We create new stories
The City of Literature offers miscellaneous creative writing workshops as part of this year's festival for those who want to try their hand at writing. We would particularly like to draw your attention to open workshops for families that will take place in the Nordic House, where writer Davíð Stefánsson will guide participants through a process of story-writing. This is an ideal workshop for parents and children that would like to create stories together.
Elsewhere, fantasy writer Emil Hjörvar Petersen will unravel Marvels in Reykjavík in his lecture series and fantasy writing workshops organized by the City of Literature during the festival.
The Women’s Story Circle and the City of Literature invite women of foreign origin, as well as their native sisters, to participate in a writing workshop organized by the Canadian writer Angela Rawlings, who lives and works in Iceland.
Lastly, a short message story competition (Send Me a Story) for people from 10 - 16 years of age will be ongoing throughout the month. Kids can send their sms story of maximun 33 words, accompanied by their name and age, to the number 901-0500. Three stories will be awarded by phone company Vodafone.
A week with Polish short-stories
Polish short-stories will be in the spotlight during the final week of the festival. As a creative continuation of Marvels in Reykjavík, the week
will start with a journey into “other worlds” created by three celebrated Polish authors: Bruno Schulz, Stanisław Lem and Sławomir Mrożek. Their short-stories will be introduced and discussed in a reading group organized by the City of Literture. Polish stories will also be presented through images at the exhibition of works by a renown Polish illustrator Daniel Mróz, whose images have been an intergral part of the fictional worlds created by Lem and Mrozek. This exhibition will take place at the City Library on Tryggvagata.
On October 28, two Polish writers (Piotr Paziński and Ziemowit Szczerek) and three Icelandic writers (Kristín Eiríksdóttir, Halldór Armand Ásgeirsson and Þórarinn Eldjárn) will meet to read their short-stories and talk about this literary form. The event is part of the project Transgressions: International Narratives Exchange, which promotes Polish literature in Norway, Iceland and Liechtenstein, and vice versa.
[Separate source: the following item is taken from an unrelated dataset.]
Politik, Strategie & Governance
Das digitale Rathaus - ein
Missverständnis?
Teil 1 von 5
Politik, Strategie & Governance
The Reykjavík Reads festival has an impressive number of partners, who help us make the festival both versatile and entertaining. Kringlan Shopping Mall, the Nordic House, the Reykjavík City Library, Reykjavík City's Department of Education - together with teachers, students and after school centres - writers, booksellers, The Icelandic National Broadcasting Service and many more. All these partners play an important role in making Reykjavík a true city of literature.
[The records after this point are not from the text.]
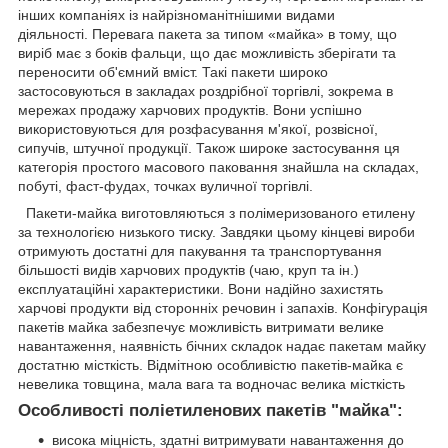
інших компаніях із найрізноманітнішими видами
діяльності. Перевага пакета за типом «майка» в тому, що
виріб має з боків фальци, що дає можливість зберігати та
переносити об'ємний вміст. Такі пакети широко
застосовуються в закладах роздрібної торгівлі, зокрема в
мережах продажу харчових продуктів. Вони успішно
використовуються для розфасування м'якої, розвісної,
сипучів, штучної продукції. Також широке застосування ця
категорія простого масового паковання знайшла на складах,
побуті, фаст-фудах, точках вуличної торгівлі.
Пакети-майка виготовляються з полімеризованого етилену
за технологією низького тиску. Завдяки цьому кінцеві вироби
отримують достатні для пакування та транспортування
більшості видів харчових продуктів (чаю, круп та ін.)
експлуатаційні характеристики. Вони надійно захистять
харчові продукти від сторонніх речовин і запахів. Конфігурація
пакетів майка забезпечує можливість витримати велике
навантаження, наявність бічних складок надає пакетам майку
достатню місткість. Відмітною особливістю пакетів-майка є
невелика товщина, мала вага та водночас велика місткість
Особливості поліетиленових пакетів "майка":
висока міцність, здатні витримувати навантаження до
The objective of the festival is to encourage reading, to boost a lively discussion about literature and language and, last but not least, to draw attention to the value of the art of the word, both in cultural education and daily life. This festival is an annual event and October is thus becoming known as the month of reading and words in Reykjavík.
Reykjavík UNESCO City of Literature encourages everyone who lives in Reykjavík and beyond to participate in the festival by showing up at the events, organizing their own events and last but not least to read and tell stories.